# Lake Talquin Photo



## skiff89_jr (Apr 1, 2011)

Help my wife win a Yeti Roadie by opening the Facebook link, clicking on the picture, liking it, and sharing it. She took this picture on a fishing trip I drug her on to Lake Talquin, so of course it's a winner either way. :thumbup:

Each "share" and each "like" counts.

Thanks in advance :thumbsup:

http://www.facebook.com/FirstFederalBankofFlorida/photos/a.10154178761660306.1073741855.66470555305/10154178762800306/?type=3&theater


----------



## stc1993 (Nov 23, 2014)

Done it. It's under my wife's name.


----------



## skiff89_jr (Apr 1, 2011)

stc1993 said:


> Done it. It's under my wife's name.




YOU DA MAN!

If I'm lucky, she might let me get break it in right with some fish slime 


Sent from my iPhone using Tapatalk


----------



## olegator (Dec 6, 2014)

Got one from us too. One of our fav lakes.


----------



## skiff89_jr (Apr 1, 2011)

Thank ya sir. It's hard to beat Lake Talquin!


----------



## Try'n Hard (Oct 23, 2008)

Me and 221 folks liked it so far. good luck


----------



## skiff89_jr (Apr 1, 2011)

We are at a combine 929 likes and shares right now. That leaves us in 2nd place but it doesn't end until tomorrow at lunch.

IT'S NOT TOO LATE TO LIKE AND SHARE. Btw you can share more than once if you want. Every share counts.

Thanks to all who have participated!


----------



## Specktackler357 (Jun 28, 2016)

You got it


----------



## skiff89_jr (Apr 1, 2011)

Thank you all for your help. With nearly 2,900 combined likes and shares, my wife won the YETI! 

Happy, Happy, Happy


----------



## Try'n Hard (Oct 23, 2008)

Congrats!!
Fill it with crappie


----------



## skiff89_jr (Apr 1, 2011)

Try'n Hard said:


> Congrats!!
> Fill it with crappie


Already consulted with her on that. She said she bought me two YETI's to put fish in so I had better not touch hers. Guess she has spoken on that lol :innocent:


----------



## Try'n Hard (Oct 23, 2008)

skiff89_jr said:


> Already consulted with her on that. She said she bought me two YETI's to put fish in so I had better not touch hers. Guess she has spoken on that lol :innocent:




Wait....you got three Yetis? I take back my like


----------



## skiff89_jr (Apr 1, 2011)

Try'n Hard said:


> Wait....you got three Yetis? I take back my like


She bought me the 45 quart 2 years ago for Christmas and in May she bought me a roadie for college graduation. Guess I got a good one. Too bad my coolers and cost more than my boat... :blink:


----------



## FishWalton (Jul 22, 2010)

Great...glad it worked out and she won. 

I have been looking at some Yeti alternatives and need to get something better than what I have. On a hot day 20 pounds of ice will melt about 75% in my Igloo when out in the sun at a mullet hole.


----------



## skiff89_jr (Apr 1, 2011)

fishwalton said:


> Great...glad it worked out and she won.
> 
> 
> 
> I have been looking at some Yeti alternatives and need to get something better than what I have. On a hot day 20 pounds of ice will melt about 75% in my Igloo when out in the sun at a mullet hole.
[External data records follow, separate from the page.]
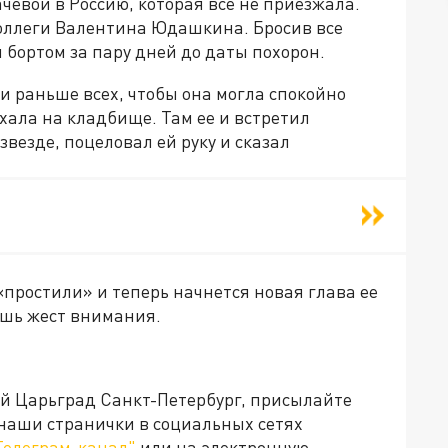
евой в Россию, которая все не приезжала.
коллеги Валентина Юдашкина. Бросив все
 бортом за пару дней до даты похорон.
 раньше всех, чтобы она могла спокойно
ехала на кладбище. Там ее и встретил
везде, поцеловал ей руку и сказал
«простили» и теперь начнется новая глава ее
ишь жест внимания.
ей Царьград Санкт-Петербург, присылайте
 наши странички в социальных сетях
Телеграм-канал"
или на электронную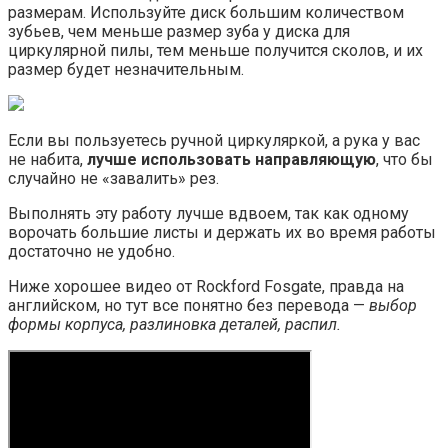
размерам. Используйте диск большим количеством
зубьев, чем меньше размер зуба у диска для
циркулярной пилы, тем меньше получится сколов, и их
размер будет незначительным.
Если вы пользуетесь ручной циркуляркой, а рука у вас
не набита,
лучше использовать направляющую
, что бы
случайно не «завалить» рез.
Выполнять эту работу лучше вдвоем, так как одному
ворочать большие листы и держать их во время работы
достаточно не удобно.
Ниже хорошее видео от Rockford Fosgate, правда на
английском, но тут все понятно без перевода —
выбор
формы корпуса, разлиновка деталей, распил.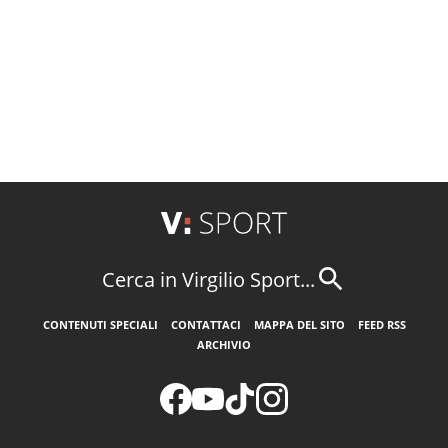
Cerca in Virgilio Sport...
CONTENUTI SPECIALI
CONTATTACI
MAPPA DEL SITO
FEED RSS
ARCHIVIO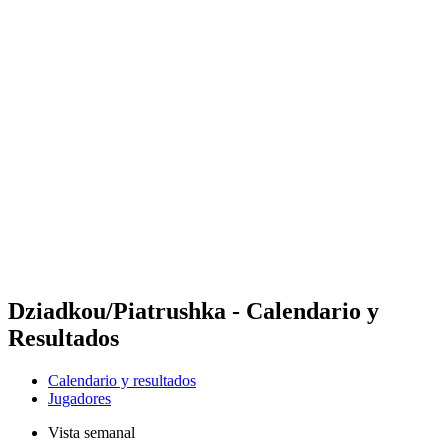
Futures
Futures - Malmö, SWE - 2026
Futures - Malmö, SWE - 2026
Volver al inicio del BPT
Dónde ver
Equipos
Calendario y resultados
Posiciones
Dziadkou/Piatrushka - Calendario y
Resultados
Calendario y resultados
Jugadores
Vista semanal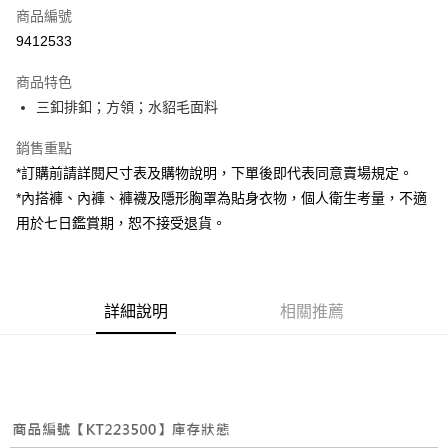
商品編號
超商取貨付款
9412533
LINE Pay
商品特色
Apple Pay
三釦排釦；方領；水貂毛面料
街口支付
銷售重點
*訂購前請詳閱尺寸表及購物說明，下單後即代表同意賣場規定。
Google Pay
*內搭褲、內褲、褲襪及隱形胸罩為貼身衣物，個人衛生考量，不適
大哥付你分期
用於七日鑑賞期，恕不接受退貨。
相關說明
【大哥付你分期使用說明】
AFTEE先享後付
1.本服務由台灣大哥大提供，台灣大哥大用戶可立即使用無須另外申請。
2.付款方式選擇「大哥付你分期」，訂單成立後會自動跳轉到大哥付的交易
相關說明
詳細說明
相關推薦
流程，驗證手機門號後，選擇欲分期的期數、繳款截止日，確認付款後即完
【關於「AFTEE先享後付」】
成交易。
ATM付款
AFTEE先享後付是「在收到商品之後才付款」的支付方式。 讓您購物簡單
3.實際核准額度、可分期數及費用金額請依後續交易確認頁面所載為準。
便利好安心！
4.訂單成立30分鐘內，如未前往確認交易或遇審核未通過，訂單將自動取
１．簡單：不需註冊會員、不需綁卡、不需儲值。
運送方式
消。如遇「轉專審核」未通過狀況，表示未達大哥付你分期系統評分，恕無
２．便利：只要手機號碼，簡訊認證，即可結帳。
法說明評估內容。
３．安心：先確認商品／服務後，再付款。
全家取貨付款
【繳款方式說明】
1.分期款項不併入電信帳單，「大哥付你分期」於每月結算日後寄送繳費提
每筆NT$60，滿NT$1,800(含以上)免運費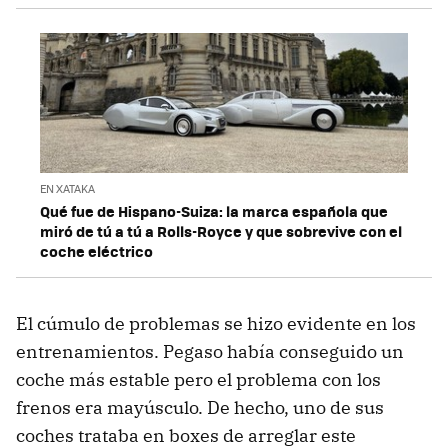
EN XATAKA
Qué fue de Hispano-Suiza: la marca española que
miró de tú a tú a Rolls-Royce y que sobrevive con el
coche eléctrico
El cúmulo de problemas se hizo evidente en los
entrenamientos. Pegaso había conseguido un
coche más estable pero el problema con los
frenos era mayúsculo. De hecho, uno de sus
coches trataba en boxes de arreglar este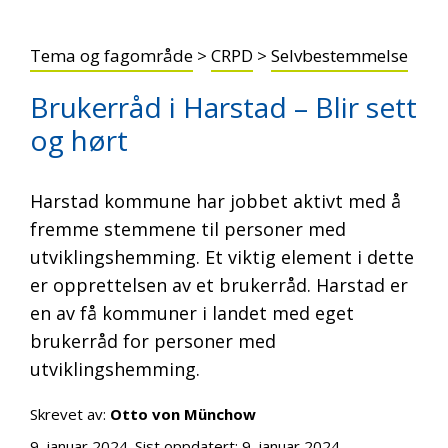
Tema og fagområde
>
CRPD
>
Selvbestemmelse
Brukerråd i Harstad – Blir sett
og hørt
Harstad kommune har jobbet aktivt med å
fremme stemmene til personer med
utviklingshemming. Et viktig element i dette
er opprettelsen av et brukerråd. Harstad er
en av få kommuner i landet med eget
brukerråd for personer med
utviklingshemming.
Skrevet av:
Otto von Münchow
9. januar 2024
. Sist oppdatert:
9. januar 2024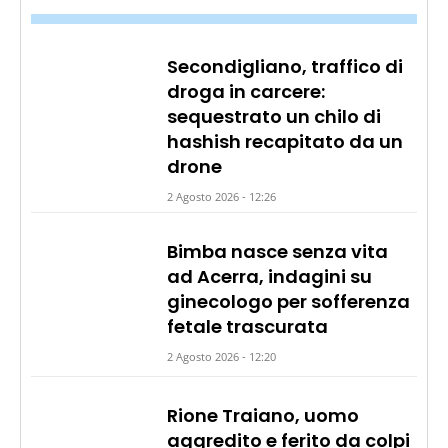
Secondigliano, traffico di
droga in carcere:
sequestrato un chilo di
hashish recapitato da un
drone
2 Agosto 2026 - 12:26
Bimba nasce senza vita
ad Acerra, indagini su
ginecologo per sofferenza
fetale trascurata
2 Agosto 2026 - 12:20
Rione Traiano, uomo
aggredito e ferito da colpi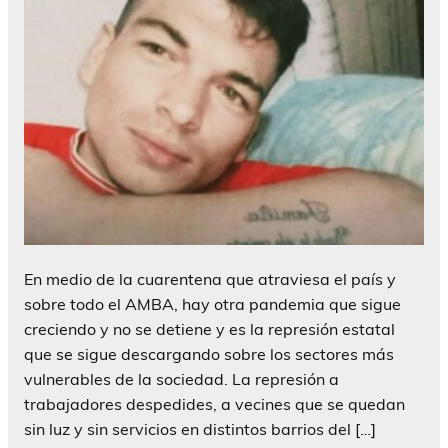
En medio de la cuarentena que atraviesa el país y
sobre todo el AMBA, hay otra pandemia que sigue
creciendo y no se detiene y es la represión estatal
que se sigue descargando sobre los sectores más
vulnerables de la sociedad. La represión a
trabajadores despedides, a vecines que se quedan
sin luz y sin servicios en distintos barrios del […]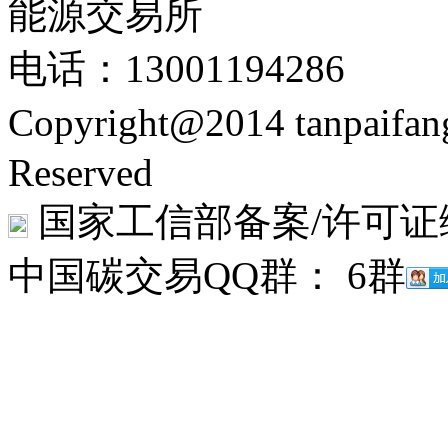
能源交易所
电话：13001194286
Copyright@2014 tanpaifa
Reserved
国家工信部备案/许可证
中国碳交易QQ群： 6群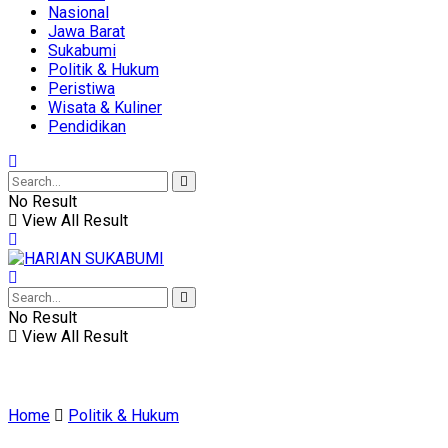
Nasional
Jawa Barat
Sukabumi
Politik & Hukum
Peristiwa
Wisata & Kuliner
Pendidikan
No Result
View All Result
No Result
View All Result
Home
Politik & Hukum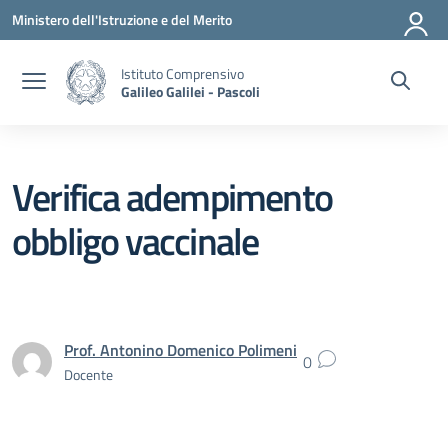
Vai ai contenuti
Vai al menu di navigazione
Vai al footer
Ministero dell'Istruzione e del Merito
Istituto Comprensivo
Galileo Galilei - Pascoli
Verifica adempimento
obbligo vaccinale
Prof. Antonino Domenico Polimeni
0
Docente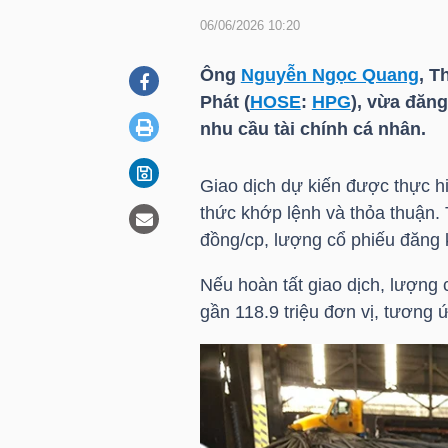
06/06/2026 10:20
DOANH
Ông
Nguyễn Ngọc Quang
, T
NGHIỆP
Phát (
HOSE
:
HPG
), vừa đăng
nhu cầu tài chính cá nhân.
Giao dịch dự kiến được thực h
BẤT
thức khớp lệnh và thỏa thuận.
ĐỘNG
đồng/cp, lượng cổ phiếu đăng 
SẢN
Nếu hoàn tất giao dịch, lượng
gần 118.9 triệu đơn vị, tương 
TÀI
CHÍNH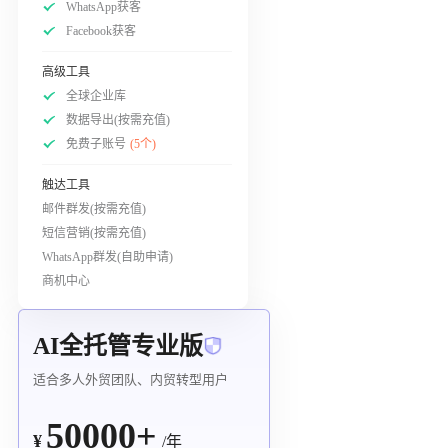
WhatsApp获客
Facebook获客
高级工具
全球企业库
数据导出(按需充值)
免费子账号
(5个)
触达工具
邮件群发(按需充值)
短信营销(按需充值)
WhatsApp群发(自助申请)
商机中心
AI全托管专业版
适合多人外贸团队、内贸转型用户
50000+
¥
/年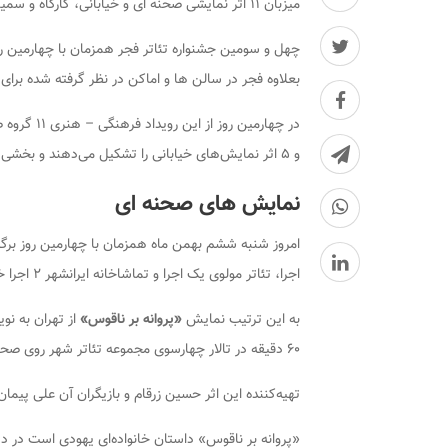
میزبان ۱۱ اثر نمایشی صحنه ای و خیابانی، کارگاه و سمینار آموزشی خواهد بود.
چهل و سومین جشنواره تئاتر فجر همزمان با چهارمین ر
بعلاوه فجر در سالن ها و اماکن در نظر گرفته شده برای 
و ۵ اثر نمایش‌های خیابانی را تشکیل می‌دهند و بخشی از این آثار در حوزه مقاومت (غزه) خواهد بود.
نمایش های صحنه ای
اجرا، تئاتر مولوی یک اجرا و تماشاخانه ایرانشهر ۲ اجرا خواهد بود.
به این ترتیب نمایش
«پروانه بر ناقوس»
از تهران به نو
۶۰ دقیقه در تالار چهارسوی مجموعه تئاتر شهر روی صحنه می رود.
تهیه‌کننده این اثر حسین زرقام و بازیگران آن علی ‌پیما
«پروانه بر ناقوس» داستان خانواده‌ای یهودی است در د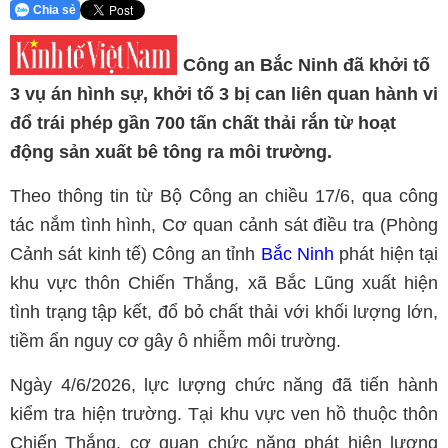
Chia sẻ
Công an Bắc Ninh đã khởi tố
3 vụ án hình sự, khởi tố 3 bị can liên quan hành vi
đổ trái phép gần 700 tấn chất thải rắn từ hoạt
động sản xuất bê tông ra môi trường.
Theo thông tin từ Bộ Công an chiều 17/6, qua công
tác nắm tình hình, Cơ quan cảnh sát điều tra (Phòng
Cảnh sát kinh tế) Công an tỉnh
Bắc Ninh
phát hiện tại
khu vực thôn Chiến Thắng, xã Bắc Lũng xuất hiện
tình trạng tập kết, đổ bỏ chất thải với khối lượng lớn,
tiềm ẩn nguy cơ gây ô nhiễm môi trường.
Ngày 4/6/2026, lực lượng chức năng đã tiến hành
kiểm tra hiện trường. Tại khu vực ven hồ thuộc thôn
Chiến Thắng, cơ quan chức năng phát hiện lượng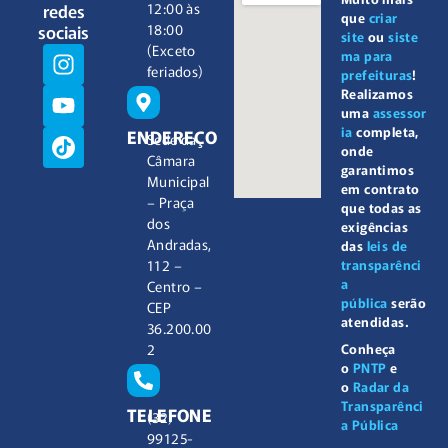
redes
12:00 às
que
criar
sociais
18:00
site
ou
siste
(Exceto
ma para
feriados)
prefeituras
!
Realizamos
uma
assessor
ia
completa,
ENDEREÇO
Sede da
onde
Câmara
garantimos
Municipal
em contrato
– Praça
que todas as
dos
exigências
Andradas,
das
leis de
112 –
transparênci
a
Centro –
pública
serão
CEP
atendidas.
36.200.00
2
Conheça
o
PNTP
e
o
Radar da
Transparênci
TELEFONE
(32)
a Pública
99125-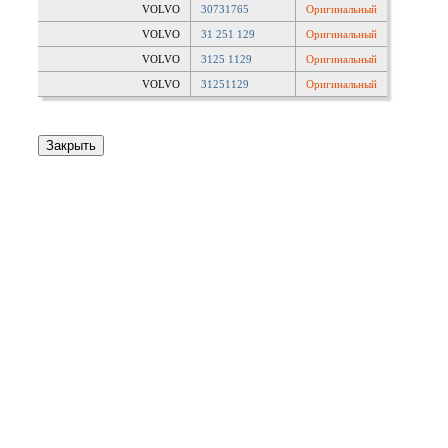
VOLVO
30731765
Оригинальный
VOLVO
31 251 129
Оригинальный
VOLVO
3125 1129
Оригинальный
VOLVO
31251129
Оригинальный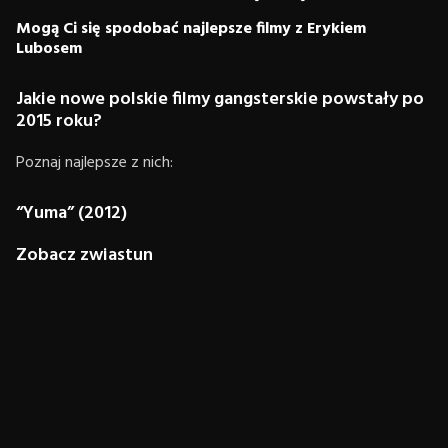
Mogą Ci się spodobać najlepsze filmy z Erykiem
Lubosem
Jakie nowe polskie filmy gangsterskie powstały po
2015 roku?
Poznaj najlepsze z nich:
“Yuma” (2012)
Zobacz zwiastun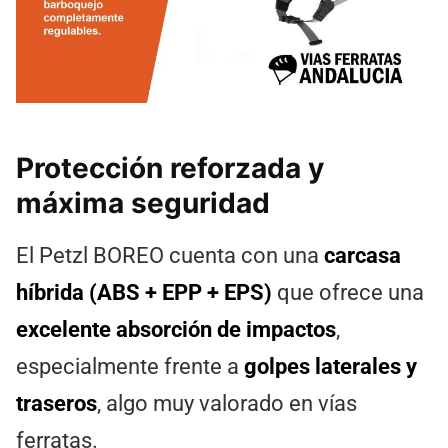
Protección reforzada y
máxima seguridad
El Petzl BOREO cuenta con una
carcasa
híbrida (ABS + EPP + EPS)
que ofrece una
excelente absorción de impactos
,
especialmente frente a
golpes laterales y
traseros
, algo muy valorado en vías
ferratas.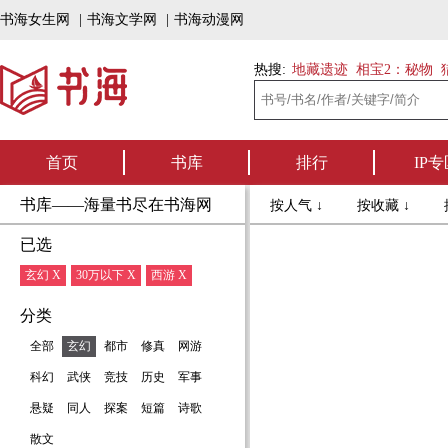
书海女生网
|
书海文学网
|
书海动漫网
热搜:
地藏遗迹
相宝2：秘物
首页
书库
排行
IP专
书库——海量书尽在书海网
按人气 ↓
按收藏 ↓
已选
玄幻 X
30万以下 X
西游 X
分类
全部
玄幻
都市
修真
网游
科幻
武侠
竞技
历史
军事
悬疑
同人
探案
短篇
诗歌
散文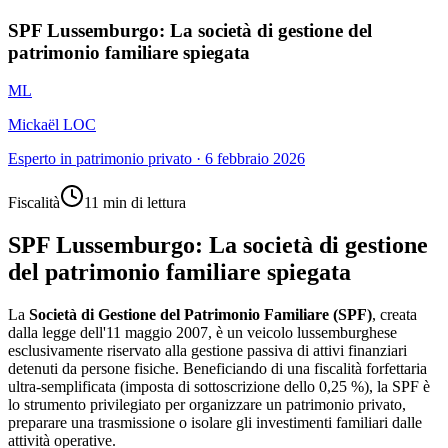
SPF Lussemburgo: La società di gestione del
patrimonio familiare spiegata
ML
Mickaël LOC
Esperto in patrimonio privato
·
6 febbraio 2026
Fiscalità
11 min di lettura
SPF Lussemburgo: La società di gestione
del patrimonio familiare spiegata
La
Società di Gestione del Patrimonio Familiare (SPF)
, creata
dalla legge dell'11 maggio 2007, è un veicolo lussemburghese
esclusivamente riservato alla gestione passiva di attivi finanziari
detenuti da persone fisiche. Beneficiando di una fiscalità forfettaria
ultra-semplificata (imposta di sottoscrizione dello 0,25 %), la SPF è
lo strumento privilegiato per organizzare un patrimonio privato,
preparare una trasmissione o isolare gli investimenti familiari dalle
attività operative.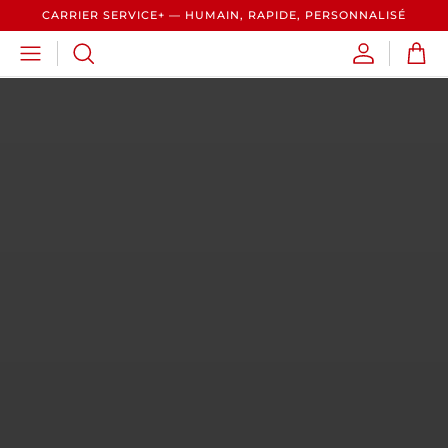
CARRIER SERVICE+ — HUMAIN, RAPIDE, PERSONNALISÉ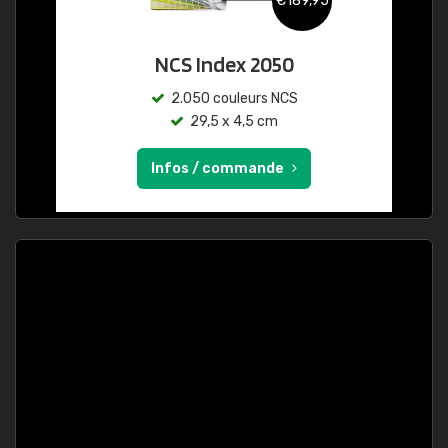
€189,95
NCS Index 2050
2.050 couleurs NCS
29,5 x 4,5 cm
Infos / commande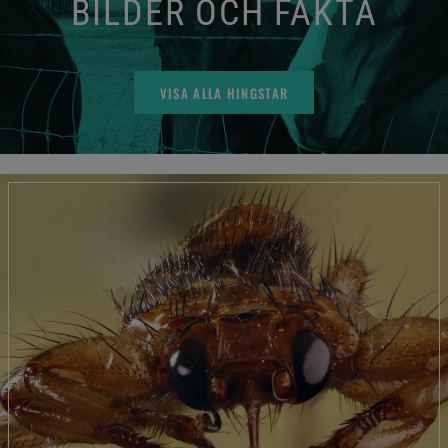
BILDER OCH FAKTA
VISA ALLA HINGSTAR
Check out these RTIC Coolers. I have lots of friends that have been getting these instead of YETI's recently. All good reviews. I have seen them in person and they look like the same cooler. Hard to beat in my opinion. 

https://www.rticcoolers.com/


Sent from my iPhone using Tapatalk


----------



## FishWalton (Jul 22, 2010)

skiff89_jr said:


> Check out these RTIC Coolers. I have lots of friends that have been getting these instead of YETI's recently. All good reviews. I have seen them in person and they look like the same cooler. Hard to beat in my opinion.
> 
> http://www.rticcoolers.com/
> 
> ...


Have look at those. The one thing that keeps holding me back is weight. 25 lb cooler, 20 lb ice, 10 to 15 lb of fish.....that get's heavy. My little 14 ft Jon and 25 kicker struggles now with 2 guy and gear. ... but I may still bite the bullet sooner or later.


----------



## Try'n Hard (Oct 23, 2008)

fishwalton said:


> Have look at those. The one thing that keeps holding me back is weight. 25 lb cooler, 20 lb ice, 10 to 15 lb of fish.....that get's heavy. My little 14 ft Jon and 25 kicker struggles now with 2 guy and gear. ... but I may still bite the bullet sooner or later.




Same issue here. Weight plus the theft factor keeps me in an igloo. 
The better investment is an ice machine!


----------